Indigenous respiratory illness needs early intervention

QUT Professor Anne Chang. | Newsreel
QUT Professor Anne Chang led a study into respiratory illness in Indigenous people. | Photo: Supplied by QUT

With respiratory-related hospitalisations for Indigenous people well over twice the rate of other Australians, public health strategies are needed to address underlying issues earlier.

An international research team, led by QUT Professor Anne Chang, says the strategies must begin at pre-conception and early childhood to attain optimum lung function for Indigenous people.

In a review published in Lancet Respiratory Medicine the researchers have developed a framework for global efforts to address the drivers of chronic respiratory disease (CRD).

Professor Chang, a childhood respiratory disease expert from the QUT School of Public Health and Social Work and the Australian Centre for Health Services Innovation, said the framework’s strategies were important for all people, but more pressing for Indigenous people.

“They have a high prevalence of risk factors for CRD including low birthweight, prematurity, poor nutrition, air pollution, and a high burden of infections and poverty,” Professor Chang said.

“In Australia, for example, a 2023 report indicated that 29 percent of Indigenous Australians self-reported having CRD and their respiratory-related hospitalisation rate is 2.4 times that of non-Indigenous Australians.”

She said chronic cough was common among Indigenous children and is associated with poorer future lung function, but when optimally managed, improved their quality-of-life.

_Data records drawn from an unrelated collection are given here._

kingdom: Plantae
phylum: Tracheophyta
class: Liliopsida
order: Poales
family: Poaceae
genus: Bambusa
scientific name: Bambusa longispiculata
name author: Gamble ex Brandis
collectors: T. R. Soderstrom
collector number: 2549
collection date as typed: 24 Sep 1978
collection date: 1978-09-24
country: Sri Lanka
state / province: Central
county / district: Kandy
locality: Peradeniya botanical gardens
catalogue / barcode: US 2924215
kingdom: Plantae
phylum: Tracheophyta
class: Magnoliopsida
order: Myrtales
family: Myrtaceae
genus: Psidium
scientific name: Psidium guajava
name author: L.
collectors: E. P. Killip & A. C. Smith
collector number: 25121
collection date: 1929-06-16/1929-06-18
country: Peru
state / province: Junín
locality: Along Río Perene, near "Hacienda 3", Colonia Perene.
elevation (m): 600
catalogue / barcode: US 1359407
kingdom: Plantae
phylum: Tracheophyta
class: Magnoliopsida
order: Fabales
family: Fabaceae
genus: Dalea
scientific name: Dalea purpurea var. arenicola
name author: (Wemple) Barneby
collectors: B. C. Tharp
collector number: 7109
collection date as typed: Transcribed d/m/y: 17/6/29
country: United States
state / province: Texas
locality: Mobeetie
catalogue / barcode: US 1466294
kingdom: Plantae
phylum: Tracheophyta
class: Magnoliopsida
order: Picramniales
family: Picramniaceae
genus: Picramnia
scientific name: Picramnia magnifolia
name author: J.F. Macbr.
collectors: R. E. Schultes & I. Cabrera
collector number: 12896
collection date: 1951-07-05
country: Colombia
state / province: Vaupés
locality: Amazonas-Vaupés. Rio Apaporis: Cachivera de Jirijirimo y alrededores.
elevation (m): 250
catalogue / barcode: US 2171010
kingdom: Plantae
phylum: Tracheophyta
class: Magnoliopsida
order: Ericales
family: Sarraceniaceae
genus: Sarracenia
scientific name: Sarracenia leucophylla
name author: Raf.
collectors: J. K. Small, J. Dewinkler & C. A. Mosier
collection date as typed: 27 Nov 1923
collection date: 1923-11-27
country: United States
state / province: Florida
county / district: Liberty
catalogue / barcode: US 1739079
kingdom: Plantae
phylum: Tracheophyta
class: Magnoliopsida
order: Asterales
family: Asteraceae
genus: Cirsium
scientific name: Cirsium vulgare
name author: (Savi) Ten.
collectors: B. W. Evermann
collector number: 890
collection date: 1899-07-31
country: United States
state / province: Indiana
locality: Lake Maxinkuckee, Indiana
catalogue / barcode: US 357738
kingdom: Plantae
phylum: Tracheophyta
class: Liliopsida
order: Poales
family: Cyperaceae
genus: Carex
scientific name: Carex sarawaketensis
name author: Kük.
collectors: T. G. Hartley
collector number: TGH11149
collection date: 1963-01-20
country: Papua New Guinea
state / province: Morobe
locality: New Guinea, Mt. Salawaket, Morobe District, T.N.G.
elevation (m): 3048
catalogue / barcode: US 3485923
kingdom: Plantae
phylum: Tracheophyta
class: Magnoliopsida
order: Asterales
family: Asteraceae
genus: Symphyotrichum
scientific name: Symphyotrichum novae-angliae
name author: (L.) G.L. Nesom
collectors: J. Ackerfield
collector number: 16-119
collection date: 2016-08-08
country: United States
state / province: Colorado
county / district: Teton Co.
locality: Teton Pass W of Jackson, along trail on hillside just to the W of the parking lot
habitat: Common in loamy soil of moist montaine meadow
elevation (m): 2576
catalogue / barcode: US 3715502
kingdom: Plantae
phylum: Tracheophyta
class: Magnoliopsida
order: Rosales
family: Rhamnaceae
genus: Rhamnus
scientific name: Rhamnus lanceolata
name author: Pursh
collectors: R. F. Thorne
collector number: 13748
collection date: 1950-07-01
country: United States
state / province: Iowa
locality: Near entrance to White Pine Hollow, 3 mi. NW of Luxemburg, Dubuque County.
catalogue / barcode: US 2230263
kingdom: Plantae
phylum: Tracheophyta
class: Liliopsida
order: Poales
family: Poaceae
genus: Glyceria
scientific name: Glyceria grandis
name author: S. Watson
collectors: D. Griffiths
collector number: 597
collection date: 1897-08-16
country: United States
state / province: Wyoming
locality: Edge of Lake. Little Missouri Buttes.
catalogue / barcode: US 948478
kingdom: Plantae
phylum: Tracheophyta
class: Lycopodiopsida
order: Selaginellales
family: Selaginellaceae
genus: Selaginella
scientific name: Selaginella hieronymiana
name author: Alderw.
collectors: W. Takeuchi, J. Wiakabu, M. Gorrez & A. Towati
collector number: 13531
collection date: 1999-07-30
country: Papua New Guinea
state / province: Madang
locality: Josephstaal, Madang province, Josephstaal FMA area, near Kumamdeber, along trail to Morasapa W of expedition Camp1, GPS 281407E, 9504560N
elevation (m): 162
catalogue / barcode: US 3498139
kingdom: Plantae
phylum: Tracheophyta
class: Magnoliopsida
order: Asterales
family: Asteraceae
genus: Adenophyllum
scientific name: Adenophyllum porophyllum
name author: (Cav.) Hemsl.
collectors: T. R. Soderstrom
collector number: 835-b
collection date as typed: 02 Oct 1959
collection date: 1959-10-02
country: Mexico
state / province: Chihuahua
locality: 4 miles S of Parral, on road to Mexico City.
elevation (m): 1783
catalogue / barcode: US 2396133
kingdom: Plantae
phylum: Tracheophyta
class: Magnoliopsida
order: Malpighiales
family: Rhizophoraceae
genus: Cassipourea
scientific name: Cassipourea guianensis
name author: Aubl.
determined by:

“Suboptimal management of CRDs like asthma and bronchiectasis in childhood, increases the risks of poorer future lung function, recurrent exacerbations and hospitalisation and impaired quality of life in children and adults,” Professor Chang said.

She said other common chronic respiratory contributors included poor antenatal care, high rates of poverty, housing overcrowding, obesity, smoking in Indigenous vs non-indigenous groups, poor access to care, fewer investigations, interventions and prescriptions.

“Our review found common themes of disparity between Indigenous and non-Indigenous Peoples in Australia, Canada, New Zealand, and USA complicated by childhood drivers of CRD and other factors not specific to lung health such as racism, colonisation, and systemic inequities.”

The team proposed a four-prong overlapping approach where clinicians acted locally to make a difference to Indigenous Peoples’ respiratory health, while the social determinants of health inequality were addressed by political systems.

“This approach calls for initiatives co-designed with Indigenous People that are focussed on children to build capacity in the community, health professionals and researchers; provide high-quality, evidence-based clinical services; health education for policy makers, patients and health professionals and culturally appropriate research.”